▸ **Extracted text**
%%
MAINTENANCE_CHECKLIST.md 1.9 KB

Atlas Maintenance Checklist

This file documents the current maintenance contract so the implementation stays aligned.

1) Property policy

  • Unitary / strict
    • MID
    • Wikidata QID
    • birth date
    • coordinates
  • Lenient for now
    • VIAF (many-to-one / cluster-style)
    • ISNI
    • other ambiguous authority identifiers

2) Source responsibilities

  • resolve_entity
    • searches / resolves
    • marks wikidata_status = hit
    • does not persist the full Wikidata payload by default
  • maintain_entities.py
    • downloads the full Wikidata entity object
    • persists it
    • performs type-specific enrichment
    • supersedes conflicting claims when appropriate

3) Type inference

  • Use Wikidata P31 as the primary type signal.
  • Reason over the Wikidata ontology hierarchy first.
  • If the ontology cannot decide, ask the LLM.
  • If the type is already clear, skip to enrichment + write-back.

4) Type-specific enrichment

  • Person
    • birth date (strict)
    • birth place
    • citizenship
  • Location
    • latitude (strict)
    • longitude (strict)
    • country / region when available
  • Organization
    • inception
    • headquarters
    • industry

5) Supersession rules

  • Never silently overwrite a claim.
%%
▸ **Data extract**
%%
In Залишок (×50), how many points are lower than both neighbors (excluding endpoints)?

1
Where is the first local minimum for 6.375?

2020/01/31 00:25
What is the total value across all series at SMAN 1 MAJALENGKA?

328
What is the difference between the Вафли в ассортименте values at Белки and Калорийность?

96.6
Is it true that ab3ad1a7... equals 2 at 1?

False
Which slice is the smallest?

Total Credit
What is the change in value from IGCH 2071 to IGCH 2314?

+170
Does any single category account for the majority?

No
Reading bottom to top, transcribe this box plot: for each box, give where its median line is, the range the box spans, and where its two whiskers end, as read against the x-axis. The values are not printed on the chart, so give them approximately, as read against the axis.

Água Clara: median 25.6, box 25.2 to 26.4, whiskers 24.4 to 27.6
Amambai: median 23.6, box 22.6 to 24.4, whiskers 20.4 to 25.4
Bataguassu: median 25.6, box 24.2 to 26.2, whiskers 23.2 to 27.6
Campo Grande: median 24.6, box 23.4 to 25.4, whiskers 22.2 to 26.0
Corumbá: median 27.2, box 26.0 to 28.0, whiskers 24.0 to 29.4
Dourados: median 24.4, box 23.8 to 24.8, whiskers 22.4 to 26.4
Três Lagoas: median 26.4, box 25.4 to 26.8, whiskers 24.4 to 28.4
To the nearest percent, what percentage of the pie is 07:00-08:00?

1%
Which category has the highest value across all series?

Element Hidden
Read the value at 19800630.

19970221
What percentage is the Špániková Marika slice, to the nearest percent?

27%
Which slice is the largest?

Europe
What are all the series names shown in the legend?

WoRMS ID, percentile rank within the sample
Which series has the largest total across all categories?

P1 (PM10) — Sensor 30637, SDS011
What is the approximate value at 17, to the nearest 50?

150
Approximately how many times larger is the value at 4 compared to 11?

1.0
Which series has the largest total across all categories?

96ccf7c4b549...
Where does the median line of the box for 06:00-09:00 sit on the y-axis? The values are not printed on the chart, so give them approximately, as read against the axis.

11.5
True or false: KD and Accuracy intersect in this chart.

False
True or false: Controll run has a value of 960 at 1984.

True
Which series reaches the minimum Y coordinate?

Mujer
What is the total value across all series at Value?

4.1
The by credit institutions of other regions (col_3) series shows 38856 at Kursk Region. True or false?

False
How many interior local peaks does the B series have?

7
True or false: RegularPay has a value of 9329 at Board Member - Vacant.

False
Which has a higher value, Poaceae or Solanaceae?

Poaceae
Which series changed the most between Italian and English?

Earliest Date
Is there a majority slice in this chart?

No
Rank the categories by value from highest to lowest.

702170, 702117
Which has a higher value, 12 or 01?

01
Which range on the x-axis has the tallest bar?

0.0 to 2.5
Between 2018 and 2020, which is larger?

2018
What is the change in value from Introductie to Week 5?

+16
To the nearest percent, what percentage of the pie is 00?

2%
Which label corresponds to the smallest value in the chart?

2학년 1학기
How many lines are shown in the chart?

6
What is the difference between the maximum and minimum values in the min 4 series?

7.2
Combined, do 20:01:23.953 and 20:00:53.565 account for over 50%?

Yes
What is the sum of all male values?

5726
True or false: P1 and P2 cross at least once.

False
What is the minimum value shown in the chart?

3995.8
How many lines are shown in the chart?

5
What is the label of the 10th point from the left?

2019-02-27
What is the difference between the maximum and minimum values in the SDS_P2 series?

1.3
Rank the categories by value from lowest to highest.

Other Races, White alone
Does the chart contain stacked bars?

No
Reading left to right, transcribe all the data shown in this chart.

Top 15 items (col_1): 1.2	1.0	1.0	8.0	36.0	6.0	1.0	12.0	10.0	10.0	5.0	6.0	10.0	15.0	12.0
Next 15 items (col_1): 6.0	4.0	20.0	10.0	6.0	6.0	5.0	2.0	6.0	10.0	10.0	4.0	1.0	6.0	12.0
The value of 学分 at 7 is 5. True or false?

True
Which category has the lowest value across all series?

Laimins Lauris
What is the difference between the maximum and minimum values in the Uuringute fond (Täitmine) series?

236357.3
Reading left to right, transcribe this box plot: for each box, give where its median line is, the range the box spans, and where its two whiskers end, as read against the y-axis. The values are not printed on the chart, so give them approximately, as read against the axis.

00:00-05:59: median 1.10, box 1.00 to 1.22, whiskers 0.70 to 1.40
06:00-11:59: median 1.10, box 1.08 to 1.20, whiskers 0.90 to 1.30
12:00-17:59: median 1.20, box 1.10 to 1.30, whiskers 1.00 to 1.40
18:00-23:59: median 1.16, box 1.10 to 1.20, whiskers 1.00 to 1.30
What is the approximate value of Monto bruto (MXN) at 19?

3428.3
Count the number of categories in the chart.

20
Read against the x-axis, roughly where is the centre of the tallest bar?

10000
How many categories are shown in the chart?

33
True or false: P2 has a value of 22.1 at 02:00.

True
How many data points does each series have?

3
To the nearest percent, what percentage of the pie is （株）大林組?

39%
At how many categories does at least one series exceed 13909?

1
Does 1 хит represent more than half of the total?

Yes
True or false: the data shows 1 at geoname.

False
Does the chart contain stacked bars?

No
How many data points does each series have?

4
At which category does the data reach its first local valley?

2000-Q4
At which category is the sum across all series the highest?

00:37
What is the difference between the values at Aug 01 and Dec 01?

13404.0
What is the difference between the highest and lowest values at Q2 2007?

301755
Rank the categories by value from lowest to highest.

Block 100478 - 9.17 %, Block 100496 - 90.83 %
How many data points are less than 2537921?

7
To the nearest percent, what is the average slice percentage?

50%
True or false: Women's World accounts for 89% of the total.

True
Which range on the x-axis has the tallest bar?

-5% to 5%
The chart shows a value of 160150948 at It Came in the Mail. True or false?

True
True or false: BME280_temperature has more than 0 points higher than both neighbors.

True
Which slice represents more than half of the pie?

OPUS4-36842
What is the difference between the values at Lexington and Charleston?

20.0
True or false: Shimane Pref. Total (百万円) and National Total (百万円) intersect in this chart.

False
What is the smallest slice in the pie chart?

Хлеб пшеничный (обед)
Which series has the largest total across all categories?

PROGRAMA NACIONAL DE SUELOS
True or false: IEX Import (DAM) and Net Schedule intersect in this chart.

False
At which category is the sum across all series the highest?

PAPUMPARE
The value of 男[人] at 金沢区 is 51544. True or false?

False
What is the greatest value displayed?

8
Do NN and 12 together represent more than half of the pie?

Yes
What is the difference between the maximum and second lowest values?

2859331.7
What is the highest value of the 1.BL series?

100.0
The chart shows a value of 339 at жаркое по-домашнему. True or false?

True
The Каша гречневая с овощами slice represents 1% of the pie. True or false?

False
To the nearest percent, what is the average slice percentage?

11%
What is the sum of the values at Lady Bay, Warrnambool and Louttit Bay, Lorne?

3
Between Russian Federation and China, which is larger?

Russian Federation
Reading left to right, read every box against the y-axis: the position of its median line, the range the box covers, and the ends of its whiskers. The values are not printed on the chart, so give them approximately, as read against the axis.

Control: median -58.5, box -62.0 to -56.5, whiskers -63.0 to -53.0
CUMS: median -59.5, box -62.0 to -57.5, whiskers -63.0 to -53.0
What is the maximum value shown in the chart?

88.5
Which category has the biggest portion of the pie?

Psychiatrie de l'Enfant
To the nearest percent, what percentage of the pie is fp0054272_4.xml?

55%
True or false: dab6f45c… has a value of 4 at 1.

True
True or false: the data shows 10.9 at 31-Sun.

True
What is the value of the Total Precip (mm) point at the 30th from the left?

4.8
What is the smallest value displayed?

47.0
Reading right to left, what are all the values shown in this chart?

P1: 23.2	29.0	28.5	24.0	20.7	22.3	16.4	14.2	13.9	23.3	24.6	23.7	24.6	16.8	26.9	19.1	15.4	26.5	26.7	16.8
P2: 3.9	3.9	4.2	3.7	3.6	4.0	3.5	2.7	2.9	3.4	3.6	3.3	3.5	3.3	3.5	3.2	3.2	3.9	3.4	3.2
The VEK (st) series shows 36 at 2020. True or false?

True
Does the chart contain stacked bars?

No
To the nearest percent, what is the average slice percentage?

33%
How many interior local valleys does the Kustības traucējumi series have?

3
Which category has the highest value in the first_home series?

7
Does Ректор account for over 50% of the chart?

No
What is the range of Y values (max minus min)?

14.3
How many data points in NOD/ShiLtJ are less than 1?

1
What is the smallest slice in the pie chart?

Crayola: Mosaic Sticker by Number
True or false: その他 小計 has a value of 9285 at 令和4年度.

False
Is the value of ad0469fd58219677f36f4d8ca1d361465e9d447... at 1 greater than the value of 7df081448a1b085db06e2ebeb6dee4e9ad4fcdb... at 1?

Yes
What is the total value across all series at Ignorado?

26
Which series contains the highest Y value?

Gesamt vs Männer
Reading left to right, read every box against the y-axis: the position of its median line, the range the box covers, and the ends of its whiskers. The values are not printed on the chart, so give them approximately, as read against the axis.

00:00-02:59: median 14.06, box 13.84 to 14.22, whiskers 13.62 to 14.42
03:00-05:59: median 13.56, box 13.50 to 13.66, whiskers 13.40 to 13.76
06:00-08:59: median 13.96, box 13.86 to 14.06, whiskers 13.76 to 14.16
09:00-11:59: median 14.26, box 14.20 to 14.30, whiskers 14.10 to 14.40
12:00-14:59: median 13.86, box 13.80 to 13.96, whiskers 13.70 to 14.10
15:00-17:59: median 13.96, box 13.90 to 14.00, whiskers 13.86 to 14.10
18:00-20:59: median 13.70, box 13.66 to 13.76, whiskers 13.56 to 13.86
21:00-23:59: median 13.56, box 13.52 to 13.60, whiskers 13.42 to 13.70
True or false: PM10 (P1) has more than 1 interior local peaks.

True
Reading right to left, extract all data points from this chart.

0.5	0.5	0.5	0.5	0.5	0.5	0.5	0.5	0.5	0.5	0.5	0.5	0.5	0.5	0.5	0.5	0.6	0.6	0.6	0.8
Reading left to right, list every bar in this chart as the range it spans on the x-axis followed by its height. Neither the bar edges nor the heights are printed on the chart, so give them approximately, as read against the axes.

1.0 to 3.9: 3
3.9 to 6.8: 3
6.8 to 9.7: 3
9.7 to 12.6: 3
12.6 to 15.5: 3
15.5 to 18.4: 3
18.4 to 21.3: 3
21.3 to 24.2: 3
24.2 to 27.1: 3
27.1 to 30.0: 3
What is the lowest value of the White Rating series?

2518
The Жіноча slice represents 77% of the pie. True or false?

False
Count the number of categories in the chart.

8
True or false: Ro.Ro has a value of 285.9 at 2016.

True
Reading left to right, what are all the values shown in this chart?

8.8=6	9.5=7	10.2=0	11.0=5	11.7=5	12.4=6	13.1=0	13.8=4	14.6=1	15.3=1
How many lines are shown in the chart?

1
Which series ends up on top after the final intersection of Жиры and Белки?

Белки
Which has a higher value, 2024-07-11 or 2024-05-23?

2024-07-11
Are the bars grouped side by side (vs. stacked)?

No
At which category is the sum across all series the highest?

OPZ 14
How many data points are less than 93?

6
%%
▸ **What to do**
A. Translate this sentence from the maintenance checklist into Spanish: "This file documents the current maintenance contract so the implementation stays aligned."
B. Pick up the maintenance checklist after its final sentence and continue writing it.
The lines have nothing to do with the maintenance checklist.

▸ **Answers to the exercises**
A. Este archivo documenta el contrato de mantenimiento actual para que la implementación se mantenga alineada.

B.
  • If a stronger claim replaces a weaker one:
    • mark the old claim as superseded
    • create the new claim as active
  • Normal JSON must show only active claims.

6) JSON output policy

  • Normal resolve_entity output should stay compact and human-readable.
  • Use payloads=true for raw payload snapshots.
  • Use debug=true for full claim/provenance detail.

7) Persistence policy

  • Persist the full Wikidata object once, then reuse it.
  • Refresh only on explicit command.
  • Maintenance is the only path that should write enriched payloads back.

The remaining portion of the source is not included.